__WHAT NEEDS TO BE DONE__: Omit the pictures, then write out every entry exactly as it reads.

Records from a data collection:
+++++

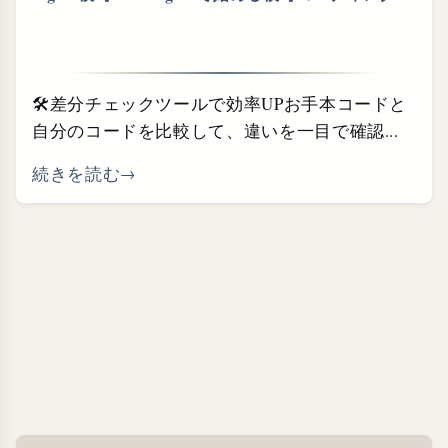
🛠差分チェックツールで効率UPお手本コードと
自分のコードを比較して、違いを一目で確認...
続きを読む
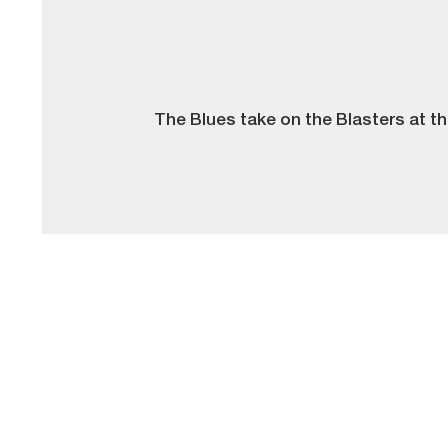
The Blues take on the Blasters at t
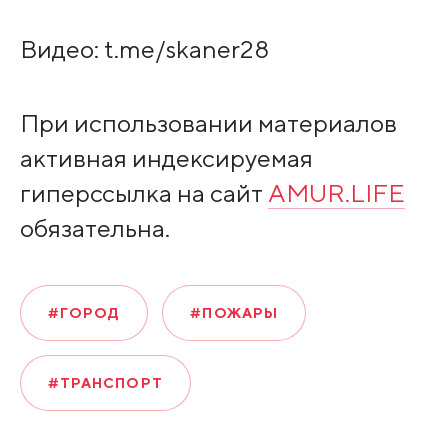
Видео: t.me/skaner28
При использовании материалов
активная индексируемая
гиперссылка на сайт
AMUR.LIFE
обязательна.
#ГОРОД
#ПОЖАРЫ
#ТРАНСПОРТ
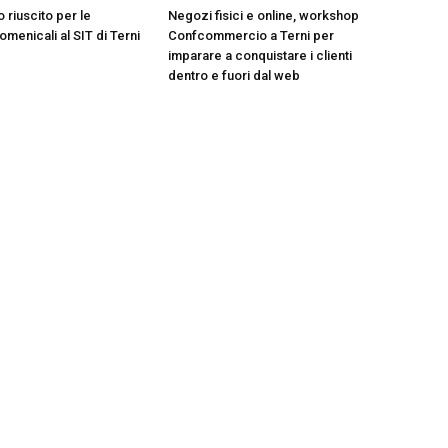
 riuscito per le
Negozi fisici e online, workshop
menicali al SIT di Terni
Confcommercio a Terni per
imparare a conquistare i clienti
dentro e fuori dal web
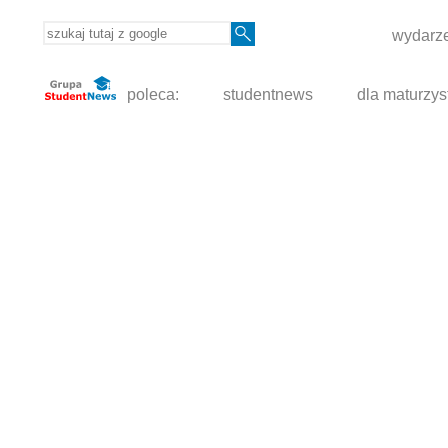
wydarze
poleca:
studentnews
dla maturzys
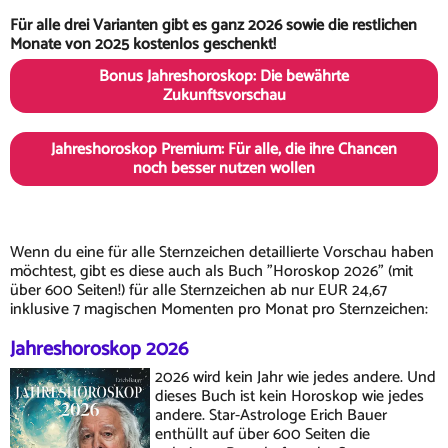
Für alle drei Varianten gibt es ganz 2026 sowie die restlichen
Monate von 2025 kostenlos geschenkt!
Bonus Jahreshoroskop: Die bewährte
Zukunftsvorschau
Jahreshoroskop Premium: Für alle, die ihre Chancen
noch besser nutzen wollen
Wenn du eine für alle Sternzeichen detaillierte Vorschau haben
möchtest, gibt es diese auch als Buch "Horoskop 2026" (mit
über 600 Seiten!) für alle Sternzeichen ab nur EUR 24,67
inklusive 7 magischen Momenten pro Monat pro Sternzeichen:
Jahreshoroskop 2026
2026 wird kein Jahr wie jedes andere. Und
dieses Buch ist kein Horoskop wie jedes
andere. Star-Astrologe Erich Bauer
enthüllt auf über 600 Seiten die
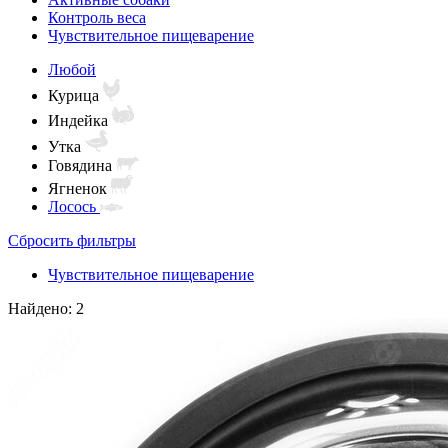
Контроль веса
Чувствительное пищеварение
Любой
Курица
Индейка
Утка
Говядина
Ягненок
Лосось
Сбросить фильтры
Чувствительное пищеварение
Найдено: 2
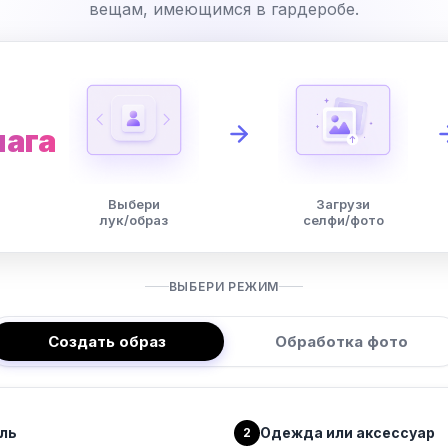
вещам, имеющимся в гардеробе.
шага
Выбери
Загрузи
лук/образ
селфи/фото
ВЫБЕРИ РЕЖИМ
Создать образ
Обработка фото
ль
Одежда или аксессуар
2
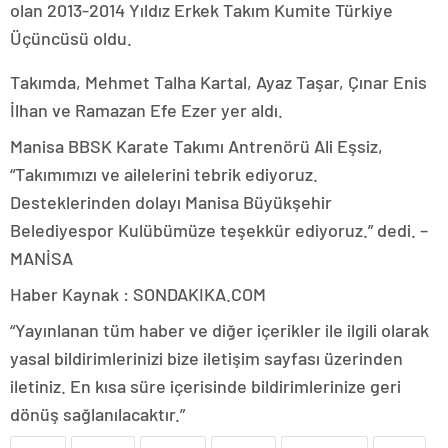
olan 2013-2014 Yıldız Erkek Takım Kumite Türkiye
Üçüncüsü oldu.
Takımda, Mehmet Talha Kartal, Ayaz Taşar, Çınar Enis
İlhan ve Ramazan Efe Ezer yer aldı.
Manisa BBSK Karate Takımı Antrenörü Ali Eşsiz,
“Takımımızı ve ailelerini tebrik ediyoruz.
Desteklerinden dolayı Manisa Büyükşehir
Belediyespor Kulübümüze teşekkür ediyoruz.” dedi. –
MANİSA
Haber Kaynak : SONDAKIKA.COM
“Yayınlanan tüm haber ve diğer içerikler ile ilgili olarak
yasal bildirimlerinizi bize iletişim sayfası üzerinden
iletiniz. En kısa süre içerisinde bildirimlerinize geri
dönüş sağlanılacaktır.”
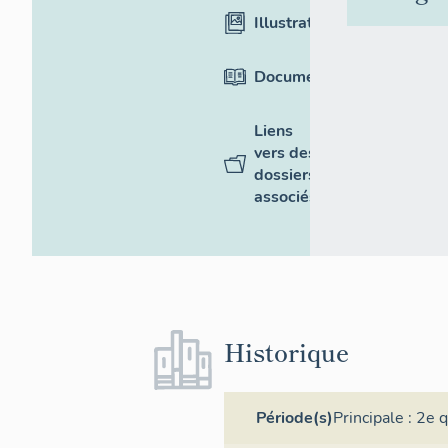
Illustrations
Documentation
Liens
vers des
dossiers
associés
Historique
Période(s)
Principale :
2e q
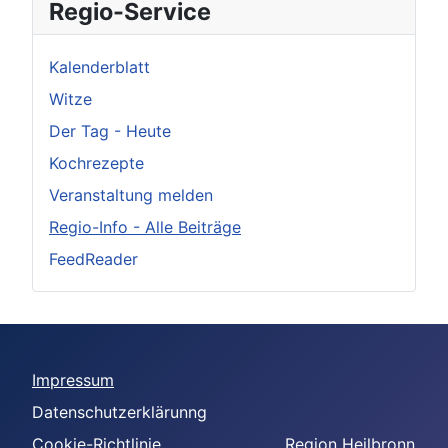
Regio-Service
Kalenderblatt
Witze
Der Tag - Heute
Kochrezepte
Veranstaltung melden
Regio-Info - Alle Beiträge
FeedReader
Impressum
Datenschutzerklärunng
Cookie-Richtlinie
Region Heilbronn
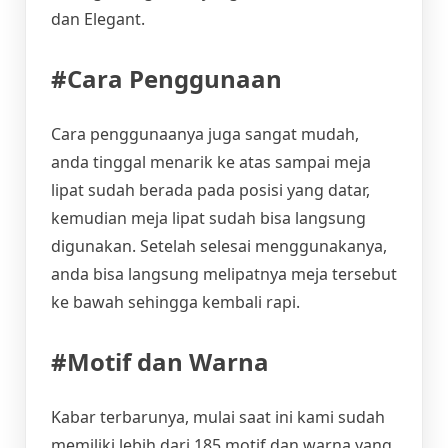
dan Elegant.
#Cara Penggunaan
Cara penggunaanya juga sangat mudah,
anda tinggal menarik ke atas sampai meja
lipat sudah berada pada posisi yang datar,
kemudian meja lipat sudah bisa langsung
digunakan. Setelah selesai menggunakanya,
anda bisa langsung melipatnya meja tersebut
ke bawah sehingga kembali rapi.
#Motif dan Warna
Kabar terbarunya, mulai saat ini kami sudah
memiliki lebih dari 185 motif dan warna yang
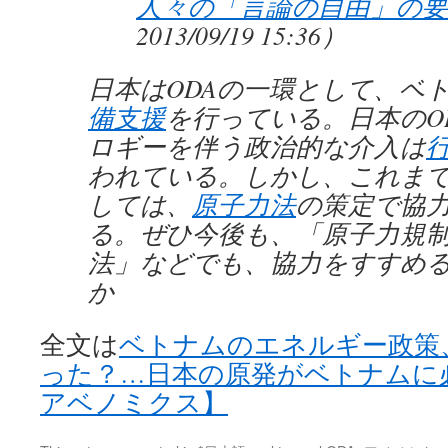
人々の「言論の自由」の要
2013/09/19 15:36）
日本はODAの一環として、ベ
備支援
を行っている。日本のO
ロギーを伴う政治的な介入は
われている。しかし、これま
しては、
原子力法
の策定で協
る。ぜひ今後も、「原子力規
法」などでも、協力をすすめ
か
全文は
ベトナムのエネルギー政策
った？…日本の原発がベトナムに
アベノミクス】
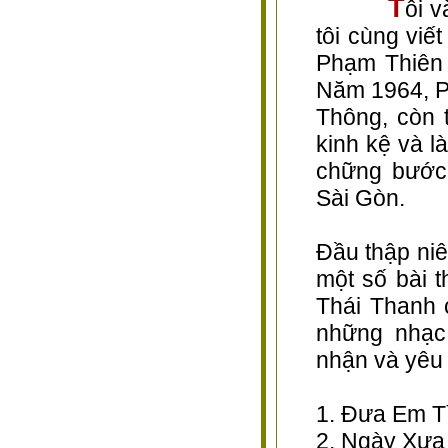
T
ôi 
tôi cùng viế
Phạm Thiên 
Năm 1964, P
Thông, còn 
kinh kệ và 
chững bước
Sài Gòn.
Đầu thập ni
một số bài 
Thái Thanh 
những nhạc
nhận và yêu 
1. Đưa Em T
2. Ngày Xưa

+++++

__EXPECTED OUTPUT__:
🛠差分チェックツールで効率UPお手本コードと
自分のコードを比較して、違いを一目で確認...
続きを読む
The Blues take on the Blasters at t
Видео: t.me/skaner28
При использовании материалов
активная индексируемая
гиперссылка на сайт
AMUR.LIFE
обязательна.
#ГОРОД
#ПОЖАРЫ
#ТРАНСПОРТ
 riuscito per le
Negozi fisici e online, workshop
menicali al SIT di Terni
Confcommercio a Terni per
imparare a conquistare i clienti
dentro e fuori dal web
wydarze
poleca:
studentnews
dla maturzys
Für alle drei Varianten gibt es ganz 2026 sowie die restlichen
Monate von 2025 kostenlos geschenkt!
Bonus Jahreshoroskop: Die bewährte
Zukunftsvorschau
Jahreshoroskop Premium: Für alle, die ihre Chancen
noch besser nutzen wollen
Wenn du eine für alle Sternzeichen detaillierte Vorschau haben
möchtest, gibt es diese auch als Buch "Horoskop 2026" (mit
über 600 Seiten!) für alle Sternzeichen ab nur EUR 24,67
inklusive 7 magischen Momenten pro Monat pro Sternzeichen:
Jahreshoroskop 2026
2026 wird kein Jahr wie jedes andere. Und
dieses Buch ist kein Horoskop wie jedes
andere. Star-Astrologe Erich Bauer
enthüllt auf über 600 Seiten die
Контроль веса
Чувствительное пищеварение
Любой
Курица
Индейка
Утка
Говядина
Ягненок
Лосось
Сбросить фильтры
Чувствительное пищеварение
Найдено: 2
вещам, имеющимся в гардеробе.
шага
Выбери
Загрузи
лук/образ
селфи/фото
ВЫБЕРИ РЕЖИМ
Создать образ
Обработка фото
ль
Одежда или аксессуар
2
olan 2013-2014 Yıldız Erkek Takım Kumite Türkiye
Üçüncüsü oldu.
Takımda, Mehmet Talha Kartal, Ayaz Taşar, Çınar Enis
İlhan ve Ramazan Efe Ezer yer aldı.
Manisa BBSK Karate Takımı Antrenörü Ali Eşsiz,
“Takımımızı ve ailelerini tebrik ediyoruz.
Desteklerinden dolayı Manisa Büyükşehir
Belediyespor Kulübümüze teşekkür ediyoruz.” dedi. –
MANİSA
Haber Kaynak : SONDAKIKA.COM
“Yayınlanan tüm haber ve diğer içerikler ile ilgili olarak
yasal bildirimlerinizi bize iletişim sayfası üzerinden
iletiniz. En kısa süre içerisinde bildirimlerinize geri
dönüş sağlanılacaktır.”
Illustrations
Documentation
Liens
vers des
dossiers
associés
Historique
Période(s)
Principale :
2e q
Regio-Service
Kalenderblatt
Witze
Der Tag - Heute
Kochrezepte
Veranstaltung melden
Regio-Info - Alle Beiträge
FeedReader
Impressum
Datenschutzerklärunng
Cookie-Richtlinie
Region Heilbronn
dan Elegant.
#Cara Penggunaan
Cara penggunaanya juga sangat mudah,
anda tinggal menarik ke atas sampai meja
lipat sudah berada pada posisi yang datar,
kemudian meja lipat sudah bisa langsung
digunakan. Setelah selesai menggunakanya,
anda bisa langsung melipatnya meja tersebut
ke bawah sehingga kembali rapi.
#Motif dan Warna
Kabar terbarunya, mulai saat ini kami sudah
memiliki lebih dari 185 motif dan warna yang
人々の「言論の自由」の要
2013/09/19 15:36）
日本はODAの一環として、ベ
備支援
を行っている。日本のO
ロギーを伴う政治的な介入は
われている。しかし、これま
しては、
原子力法
の策定で協
る。ぜひ今後も、「原子力規
法」などでも、協力をすすめ
か
全文は
ベトナムのエネルギー政策
った？…日本の原発がベトナムに
アベノミクス】
T
ôi 
tôi cùng viế
Phạm Thiên 
Năm 1964, P
Thông, còn 
kinh kệ và 
chững bước
Sài Gòn.
Đầu thập ni
một số bài 
Thái Thanh 
những nhạc
nhận và yêu 
1. Đưa Em T
2. Ngày Xưa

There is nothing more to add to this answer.